→ **YOUR INSTRUCTIONS**: Report every line of the records that contains the word "bold".

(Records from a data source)

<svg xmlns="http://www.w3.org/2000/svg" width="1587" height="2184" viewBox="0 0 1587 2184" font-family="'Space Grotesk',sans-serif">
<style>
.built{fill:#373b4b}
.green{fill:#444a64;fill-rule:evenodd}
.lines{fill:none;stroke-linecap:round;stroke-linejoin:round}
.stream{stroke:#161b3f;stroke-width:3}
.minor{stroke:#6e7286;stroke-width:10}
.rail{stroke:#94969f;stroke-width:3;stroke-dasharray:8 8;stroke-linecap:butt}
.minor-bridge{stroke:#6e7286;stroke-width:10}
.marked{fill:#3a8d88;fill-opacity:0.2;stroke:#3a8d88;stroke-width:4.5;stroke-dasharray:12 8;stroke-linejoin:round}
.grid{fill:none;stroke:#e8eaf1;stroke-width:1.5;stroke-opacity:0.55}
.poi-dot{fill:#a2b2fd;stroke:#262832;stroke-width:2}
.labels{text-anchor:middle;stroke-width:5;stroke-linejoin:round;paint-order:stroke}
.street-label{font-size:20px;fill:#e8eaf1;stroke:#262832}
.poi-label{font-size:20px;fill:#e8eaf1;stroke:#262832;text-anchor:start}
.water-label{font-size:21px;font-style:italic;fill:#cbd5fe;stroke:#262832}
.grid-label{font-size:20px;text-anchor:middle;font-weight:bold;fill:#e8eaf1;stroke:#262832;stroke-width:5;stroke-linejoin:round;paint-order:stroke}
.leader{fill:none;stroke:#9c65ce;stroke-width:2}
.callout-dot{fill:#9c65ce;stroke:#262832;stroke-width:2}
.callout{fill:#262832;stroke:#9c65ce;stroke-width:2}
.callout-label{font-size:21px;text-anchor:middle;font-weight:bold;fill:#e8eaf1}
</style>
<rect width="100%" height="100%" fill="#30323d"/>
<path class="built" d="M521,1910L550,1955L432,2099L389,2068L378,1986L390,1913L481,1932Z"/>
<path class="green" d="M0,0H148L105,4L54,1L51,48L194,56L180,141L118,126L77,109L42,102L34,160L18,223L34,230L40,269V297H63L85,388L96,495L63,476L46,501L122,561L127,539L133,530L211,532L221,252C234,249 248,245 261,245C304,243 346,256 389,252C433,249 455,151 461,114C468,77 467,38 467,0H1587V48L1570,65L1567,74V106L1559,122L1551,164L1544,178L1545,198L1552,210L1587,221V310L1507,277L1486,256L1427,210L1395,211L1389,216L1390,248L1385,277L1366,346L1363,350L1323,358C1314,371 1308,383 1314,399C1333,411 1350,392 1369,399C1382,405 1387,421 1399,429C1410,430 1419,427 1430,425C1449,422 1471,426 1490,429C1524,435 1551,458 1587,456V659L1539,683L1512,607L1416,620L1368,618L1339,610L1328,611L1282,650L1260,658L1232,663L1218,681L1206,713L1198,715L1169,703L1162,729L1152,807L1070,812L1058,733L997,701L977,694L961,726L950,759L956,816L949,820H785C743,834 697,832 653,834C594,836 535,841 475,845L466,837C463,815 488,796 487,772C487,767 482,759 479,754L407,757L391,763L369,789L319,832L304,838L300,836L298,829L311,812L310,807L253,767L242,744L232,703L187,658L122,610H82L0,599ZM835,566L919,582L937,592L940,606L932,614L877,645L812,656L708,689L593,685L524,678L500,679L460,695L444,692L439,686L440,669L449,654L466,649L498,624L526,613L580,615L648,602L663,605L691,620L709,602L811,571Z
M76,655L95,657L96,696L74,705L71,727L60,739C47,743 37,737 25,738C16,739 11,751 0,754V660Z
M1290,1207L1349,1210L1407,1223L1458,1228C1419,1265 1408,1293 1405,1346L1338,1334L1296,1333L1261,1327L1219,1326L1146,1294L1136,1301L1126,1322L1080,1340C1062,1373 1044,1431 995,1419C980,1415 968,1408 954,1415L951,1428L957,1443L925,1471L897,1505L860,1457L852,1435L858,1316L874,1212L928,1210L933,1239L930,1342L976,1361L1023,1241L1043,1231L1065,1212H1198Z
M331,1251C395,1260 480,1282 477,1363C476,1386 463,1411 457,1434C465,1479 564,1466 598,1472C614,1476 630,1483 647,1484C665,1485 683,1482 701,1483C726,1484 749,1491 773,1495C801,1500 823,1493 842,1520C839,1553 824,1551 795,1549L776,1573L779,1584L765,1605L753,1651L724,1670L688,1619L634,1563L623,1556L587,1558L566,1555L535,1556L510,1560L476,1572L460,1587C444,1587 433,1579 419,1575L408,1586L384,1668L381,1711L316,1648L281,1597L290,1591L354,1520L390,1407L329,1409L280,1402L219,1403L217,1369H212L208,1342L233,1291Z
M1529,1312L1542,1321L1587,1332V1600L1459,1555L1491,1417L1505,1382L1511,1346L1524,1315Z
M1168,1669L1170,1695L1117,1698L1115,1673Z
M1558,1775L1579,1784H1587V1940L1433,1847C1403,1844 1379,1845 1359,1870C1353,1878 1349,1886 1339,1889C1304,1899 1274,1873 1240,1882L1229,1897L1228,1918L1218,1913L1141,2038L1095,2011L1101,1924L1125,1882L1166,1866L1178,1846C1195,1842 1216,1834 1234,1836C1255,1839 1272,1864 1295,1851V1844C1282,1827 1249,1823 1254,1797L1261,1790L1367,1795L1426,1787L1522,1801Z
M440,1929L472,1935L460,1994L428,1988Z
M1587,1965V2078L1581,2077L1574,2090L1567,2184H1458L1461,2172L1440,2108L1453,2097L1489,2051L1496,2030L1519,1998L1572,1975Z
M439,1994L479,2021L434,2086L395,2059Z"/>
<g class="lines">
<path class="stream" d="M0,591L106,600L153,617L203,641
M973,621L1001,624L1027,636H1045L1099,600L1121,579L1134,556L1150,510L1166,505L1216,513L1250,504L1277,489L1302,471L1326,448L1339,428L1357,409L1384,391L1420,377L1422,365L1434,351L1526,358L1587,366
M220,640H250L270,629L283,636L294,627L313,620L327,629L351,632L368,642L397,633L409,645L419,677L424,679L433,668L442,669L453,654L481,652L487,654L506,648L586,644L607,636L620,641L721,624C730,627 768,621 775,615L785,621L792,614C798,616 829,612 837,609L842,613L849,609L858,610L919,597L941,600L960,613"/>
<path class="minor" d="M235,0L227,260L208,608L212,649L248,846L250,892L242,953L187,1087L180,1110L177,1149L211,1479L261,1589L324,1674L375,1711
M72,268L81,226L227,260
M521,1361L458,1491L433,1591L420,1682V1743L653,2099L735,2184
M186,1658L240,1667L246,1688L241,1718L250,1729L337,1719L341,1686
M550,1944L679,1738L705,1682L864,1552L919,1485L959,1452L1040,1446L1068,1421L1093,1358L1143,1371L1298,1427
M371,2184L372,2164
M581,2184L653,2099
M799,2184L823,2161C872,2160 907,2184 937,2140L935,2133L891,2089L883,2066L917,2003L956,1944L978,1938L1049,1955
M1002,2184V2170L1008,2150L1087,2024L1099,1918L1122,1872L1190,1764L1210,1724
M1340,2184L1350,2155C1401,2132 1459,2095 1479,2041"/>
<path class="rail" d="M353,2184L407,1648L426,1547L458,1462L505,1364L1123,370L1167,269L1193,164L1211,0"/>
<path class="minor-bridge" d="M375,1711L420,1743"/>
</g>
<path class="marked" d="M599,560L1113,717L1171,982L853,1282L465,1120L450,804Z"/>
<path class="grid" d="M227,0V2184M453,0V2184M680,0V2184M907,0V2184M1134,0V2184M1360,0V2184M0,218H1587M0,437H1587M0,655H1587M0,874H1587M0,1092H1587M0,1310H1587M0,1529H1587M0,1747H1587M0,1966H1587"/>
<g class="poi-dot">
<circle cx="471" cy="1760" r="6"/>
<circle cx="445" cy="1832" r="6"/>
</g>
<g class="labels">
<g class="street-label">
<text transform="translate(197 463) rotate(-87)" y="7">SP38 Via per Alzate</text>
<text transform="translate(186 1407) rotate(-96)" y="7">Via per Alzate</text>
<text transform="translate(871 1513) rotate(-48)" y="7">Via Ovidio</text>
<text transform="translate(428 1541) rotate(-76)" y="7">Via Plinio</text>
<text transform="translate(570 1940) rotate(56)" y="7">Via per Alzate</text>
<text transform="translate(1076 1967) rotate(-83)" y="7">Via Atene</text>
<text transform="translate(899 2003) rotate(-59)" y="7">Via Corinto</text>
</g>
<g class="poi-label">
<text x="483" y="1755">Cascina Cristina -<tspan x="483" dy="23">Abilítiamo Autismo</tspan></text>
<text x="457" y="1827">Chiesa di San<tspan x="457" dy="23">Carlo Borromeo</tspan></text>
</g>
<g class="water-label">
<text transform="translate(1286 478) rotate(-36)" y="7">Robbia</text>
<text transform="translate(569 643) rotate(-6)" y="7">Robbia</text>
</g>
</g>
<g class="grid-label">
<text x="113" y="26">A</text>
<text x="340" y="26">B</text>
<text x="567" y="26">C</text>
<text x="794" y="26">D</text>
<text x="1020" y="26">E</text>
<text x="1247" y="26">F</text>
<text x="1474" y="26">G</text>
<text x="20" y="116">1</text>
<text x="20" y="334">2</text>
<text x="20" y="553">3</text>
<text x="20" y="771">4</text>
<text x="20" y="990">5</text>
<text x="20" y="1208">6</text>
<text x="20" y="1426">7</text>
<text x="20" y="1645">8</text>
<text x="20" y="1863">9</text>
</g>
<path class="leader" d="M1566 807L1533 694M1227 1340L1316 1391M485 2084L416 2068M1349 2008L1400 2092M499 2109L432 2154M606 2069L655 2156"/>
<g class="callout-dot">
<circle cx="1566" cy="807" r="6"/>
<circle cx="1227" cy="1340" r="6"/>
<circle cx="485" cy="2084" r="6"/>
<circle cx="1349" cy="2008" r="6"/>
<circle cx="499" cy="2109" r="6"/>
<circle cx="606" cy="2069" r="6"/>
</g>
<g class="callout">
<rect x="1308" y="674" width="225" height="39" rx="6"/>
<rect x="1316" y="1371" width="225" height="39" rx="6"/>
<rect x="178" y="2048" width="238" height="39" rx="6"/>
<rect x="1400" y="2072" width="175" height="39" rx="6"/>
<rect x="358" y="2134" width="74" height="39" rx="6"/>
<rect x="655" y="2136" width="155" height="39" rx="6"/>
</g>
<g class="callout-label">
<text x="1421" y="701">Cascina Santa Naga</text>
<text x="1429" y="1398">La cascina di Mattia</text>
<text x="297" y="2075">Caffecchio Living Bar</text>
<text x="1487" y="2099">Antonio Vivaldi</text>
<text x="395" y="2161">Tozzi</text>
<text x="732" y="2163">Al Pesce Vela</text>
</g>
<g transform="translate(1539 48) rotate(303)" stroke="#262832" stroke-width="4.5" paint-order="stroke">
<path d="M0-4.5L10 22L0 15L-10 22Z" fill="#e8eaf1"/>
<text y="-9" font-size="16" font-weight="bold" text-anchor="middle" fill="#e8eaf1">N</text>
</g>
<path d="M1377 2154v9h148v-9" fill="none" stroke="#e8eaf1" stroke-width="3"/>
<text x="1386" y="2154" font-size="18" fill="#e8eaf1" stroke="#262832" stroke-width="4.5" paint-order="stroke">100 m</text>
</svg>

→ **SOLUTION TO THE PROBLEM**:
.grid-label{font-size:20px;text-anchor:middle;font-weight:bold;fill:#e8eaf1;stroke:#262832;stroke-width:5;stroke-linejoin:round;paint-order:stroke}
.callout-label{font-size:21px;text-anchor:middle;font-weight:bold;fill:#e8eaf1}
<text y="-9" font-size="16" font-weight="bold" text-anchor="middle" fill="#e8eaf1">N</text>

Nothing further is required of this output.